EXERCISE DETAILS:
As the answer, give every line of the records that includes the word "confusion".

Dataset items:
▬▬▬▬▬▬
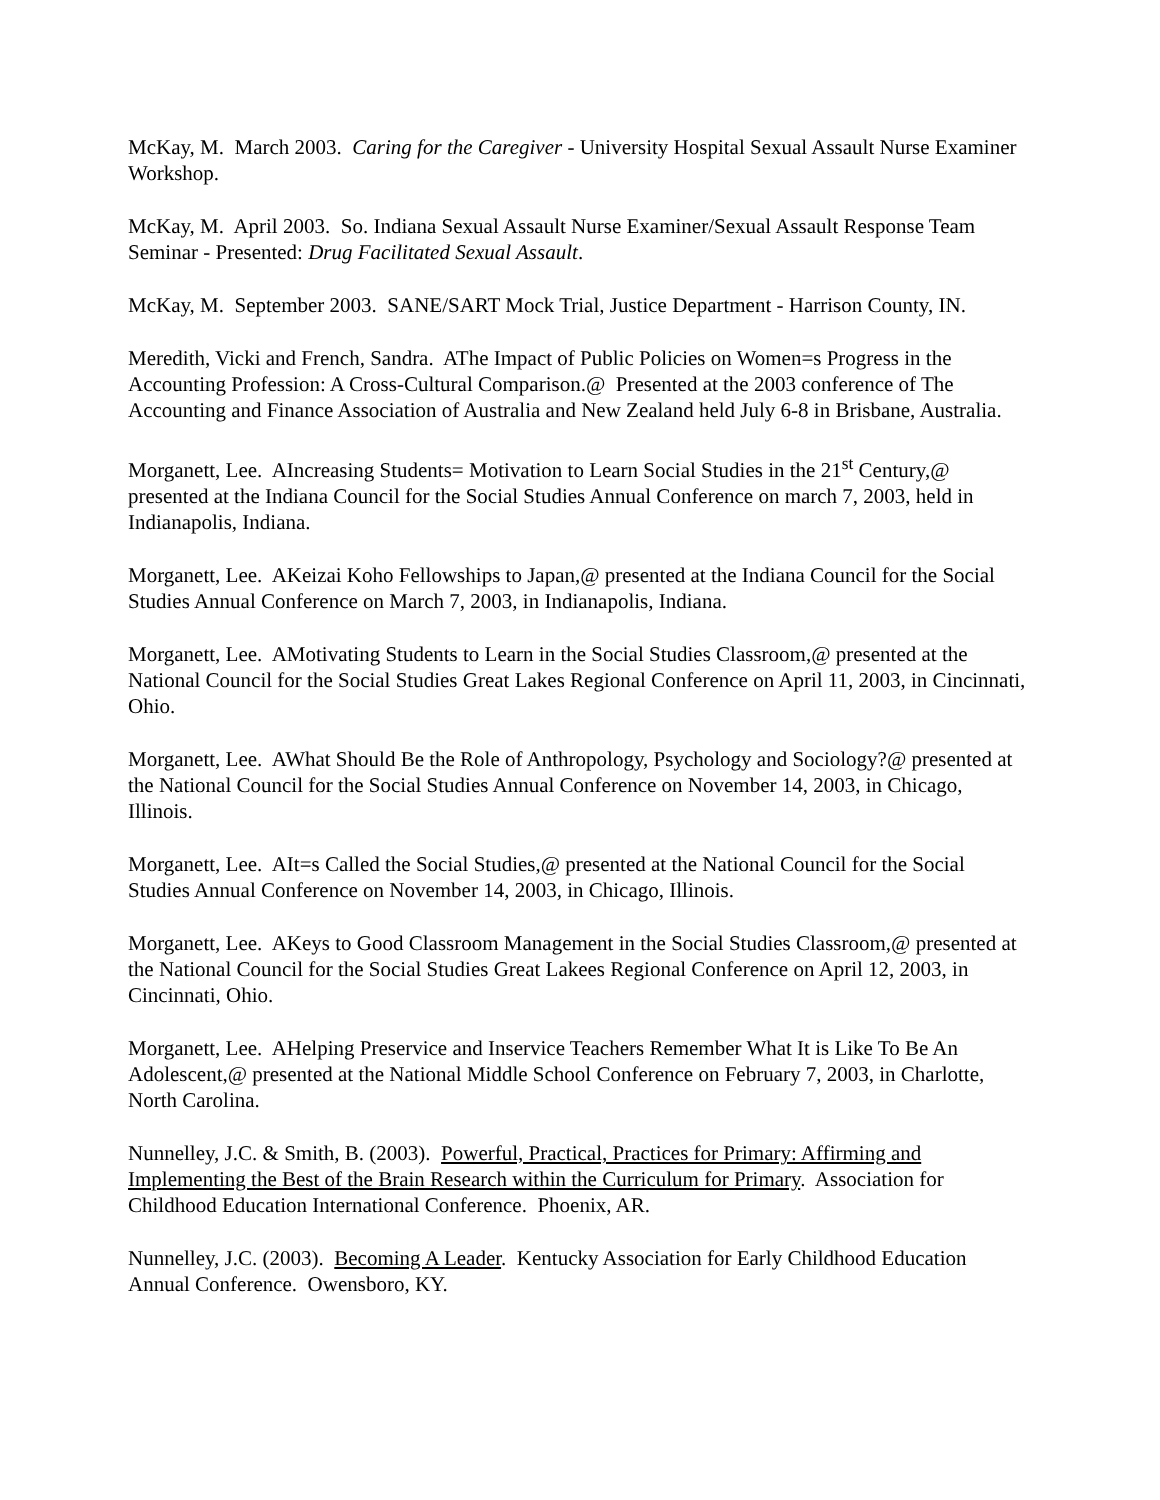McKay, M. March 2003. Caring for the Caregiver - University Hospital Sexual Assault Nurse Examiner Workshop.
McKay, M. April 2003. So. Indiana Sexual Assault Nurse Examiner/Sexual Assault Response Team Seminar - Presented: Drug Facilitated Sexual Assault.
McKay, M. September 2003. SANE/SART Mock Trial, Justice Department - Harrison County, IN.
Meredith, Vicki and French, Sandra. AThe Impact of Public Policies on Women=s Progress in the Accounting Profession: A Cross-Cultural Comparison.@ Presented at the 2003 conference of The Accounting and Finance Association of Australia and New Zealand held July 6-8 in Brisbane, Australia.
Morganett, Lee. AIncreasing Students= Motivation to Learn Social Studies in the 21<sup>st</sup> Century,@ presented at the Indiana Council for the Social Studies Annual Conference on march 7, 2003, held in Indianapolis, Indiana.
Morganett, Lee. AKeizai Koho Fellowships to Japan,@ presented at the Indiana Council for the Social Studies Annual Conference on March 7, 2003, in Indianapolis, Indiana.
Morganett, Lee. AMotivating Students to Learn in the Social Studies Classroom,@ presented at the National Council for the Social Studies Great Lakes Regional Conference on April 11, 2003, in Cincinnati, Ohio.
Morganett, Lee. AWhat Should Be the Role of Anthropology, Psychology and Sociology?@ presented at the National Council for the Social Studies Annual Conference on November 14, 2003, in Chicago, Illinois.
Morganett, Lee. AIt=s Called the Social Studies,@ presented at the National Council for the Social Studies Annual Conference on November 14, 2003, in Chicago, Illinois.
Morganett, Lee. AKeys to Good Classroom Management in the Social Studies Classroom,@ presented at the National Council for the Social Studies Great Lakees Regional Conference on April 12, 2003, in Cincinnati, Ohio.
Morganett, Lee. AHelping Preservice and Inservice Teachers Remember What It is Like To Be An Adolescent,@ presented at the National Middle School Conference on February 7, 2003, in Charlotte, North Carolina.
Nunnelley, J.C. & Smith, B. (2003). Powerful, Practical, Practices for Primary: Affirming and Implementing the Best of the Brain Research within the Curriculum for Primary. Association for Childhood Education International Conference. Phoenix, AR.
Nunnelley, J.C. (2003). Becoming A Leader. Kentucky Association for Early Childhood Education Annual Conference. Owensboro, KY.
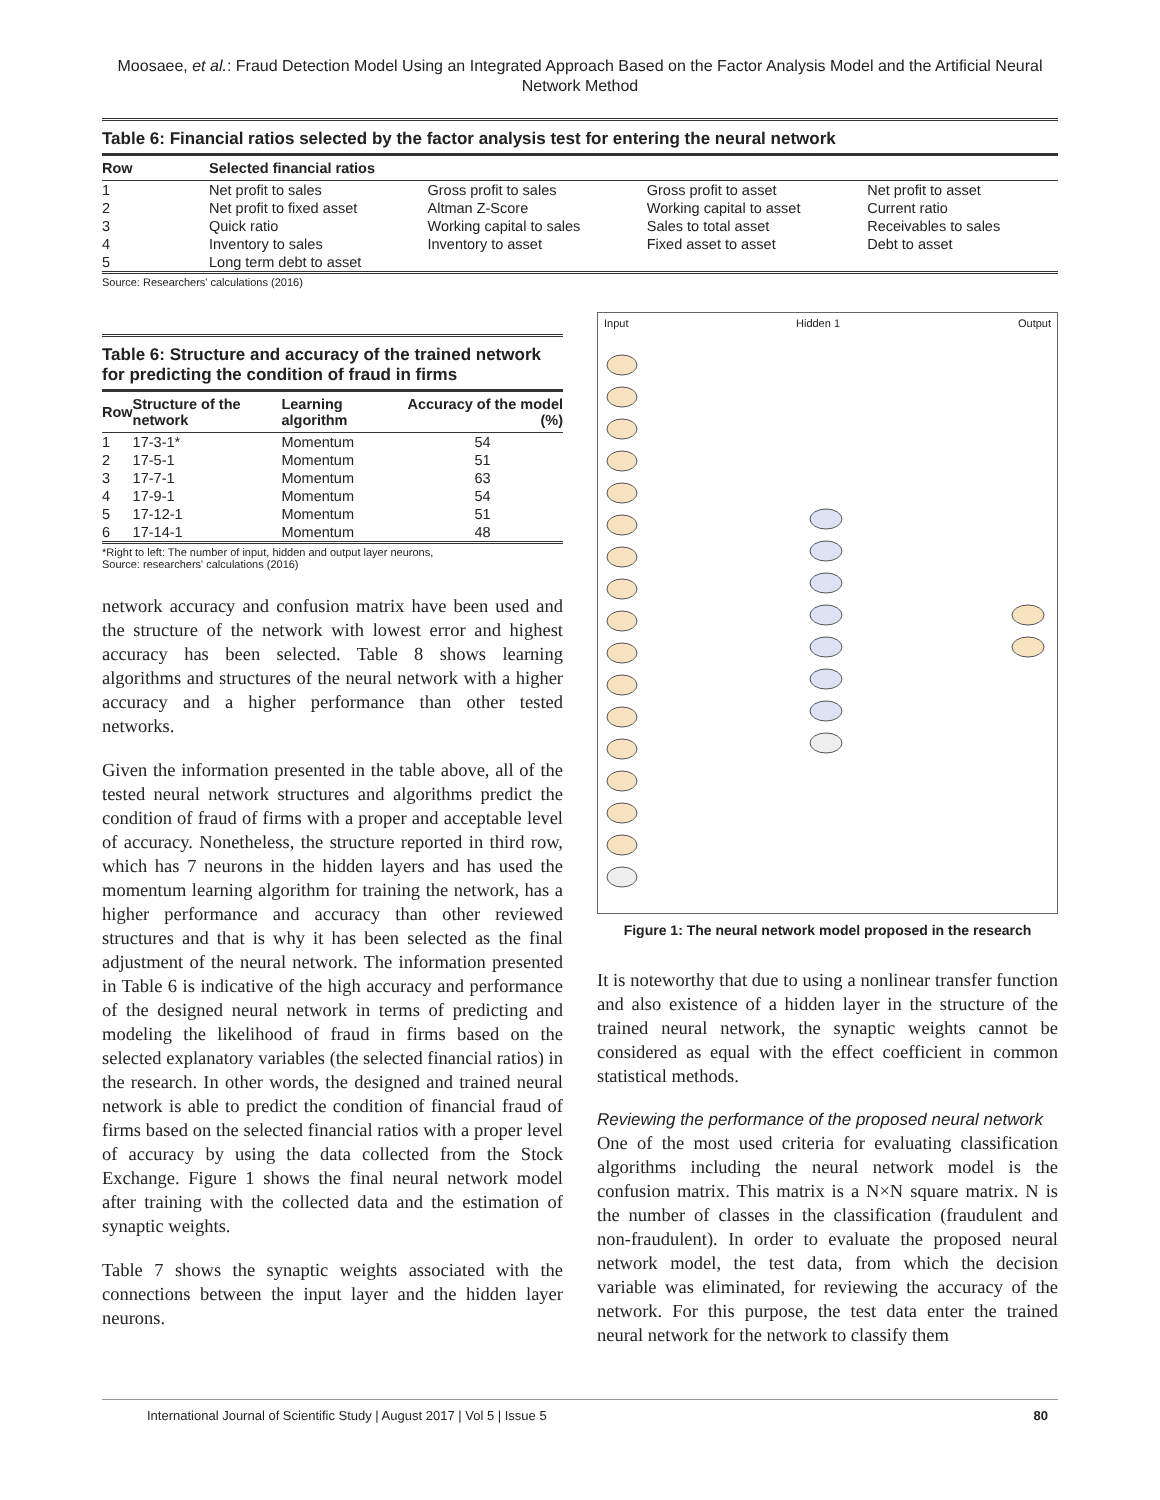Moosaee, et al.: Fraud Detection Model Using an Integrated Approach Based on the Factor Analysis Model and the Artificial Neural Network Method
Table 6: Financial ratios selected by the factor analysis test for entering the neural network
| Row | Selected financial ratios | | | |
| --- | --- | --- | --- | --- |
| 1 | Net profit to sales | Gross profit to sales | Gross profit to asset | Net profit to asset |
| 2 | Net profit to fixed asset | Altman Z-Score | Working capital to asset | Current ratio |
| 3 | Quick ratio | Working capital to sales | Sales to total asset | Receivables to sales |
| 4 | Inventory to sales | Inventory to asset | Fixed asset to asset | Debt to asset |
| 5 | Long term debt to asset | | | |
Source: Researchers' calculations (2016)
Table 6: Structure and accuracy of the trained network for predicting the condition of fraud in firms
| Row | Structure of the network | Learning algorithm | Accuracy of the model (%) |
| --- | --- | --- | --- |
| 1 | 17-3-1* | Momentum | 54 |
| 2 | 17-5-1 | Momentum | 51 |
| 3 | 17-7-1 | Momentum | 63 |
| 4 | 17-9-1 | Momentum | 54 |
| 5 | 17-12-1 | Momentum | 51 |
| 6 | 17-14-1 | Momentum | 48 |
*Right to left: The number of input, hidden and output layer neurons,
Source: researchers' calculations (2016)
network accuracy and confusion matrix have been used and the structure of the network with lowest error and highest accuracy has been selected. Table 8 shows learning algorithms and structures of the neural network with a higher accuracy and a higher performance than other tested networks.
Given the information presented in the table above, all of the tested neural network structures and algorithms predict the condition of fraud of firms with a proper and acceptable level of accuracy. Nonetheless, the structure reported in third row, which has 7 neurons in the hidden layers and has used the momentum learning algorithm for training the network, has a higher performance and accuracy than other reviewed structures and that is why it has been selected as the final adjustment of the neural network. The information presented in Table 6 is indicative of the high accuracy and performance of the designed neural network in terms of predicting and modeling the likelihood of fraud in firms based on the selected explanatory variables (the selected financial ratios) in the research. In other words, the designed and trained neural network is able to predict the condition of financial fraud of firms based on the selected financial ratios with a proper level of accuracy by using the data collected from the Stock Exchange. Figure 1 shows the final neural network model after training with the collected data and the estimation of synaptic weights.
Table 7 shows the synaptic weights associated with the connections between the input layer and the hidden layer neurons.
Input Hidden 1 Output
Figure 1: The neural network model proposed in the research
It is noteworthy that due to using a nonlinear transfer function and also existence of a hidden layer in the structure of the trained neural network, the synaptic weights cannot be considered as equal with the effect coefficient in common statistical methods.
Reviewing the performance of the proposed neural network
One of the most used criteria for evaluating classification algorithms including the neural network model is the confusion matrix. This matrix is a N×N square matrix. N is the number of classes in the classification (fraudulent and non-fraudulent). In order to evaluate the proposed neural network model, the test data, from which the decision variable was eliminated, for reviewing the accuracy of the network. For this purpose, the test data enter the trained neural network for the network to classify them
International Journal of Scientific Study | August 2017 | Vol 5 | Issue 5 80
▬▬▬▬▬▬
ANSWER TO THIS TASK:
network accuracy and confusion matrix have been used and the structure of the network with lowest error and highest accuracy has been selected. Table 8 shows learning algorithms and structures of the neural network with a higher accuracy and a higher performance than other tested networks.
One of the most used criteria for evaluating classification algorithms including the neural network model is the confusion matrix. This matrix is a N×N square matrix. N is the number of classes in the classification (fraudulent and non-fraudulent). In order to evaluate the proposed neural network model, the test data, from which the decision variable was eliminated, for reviewing the accuracy of the network. For this purpose, the test data enter the trained neural network for the network to classify them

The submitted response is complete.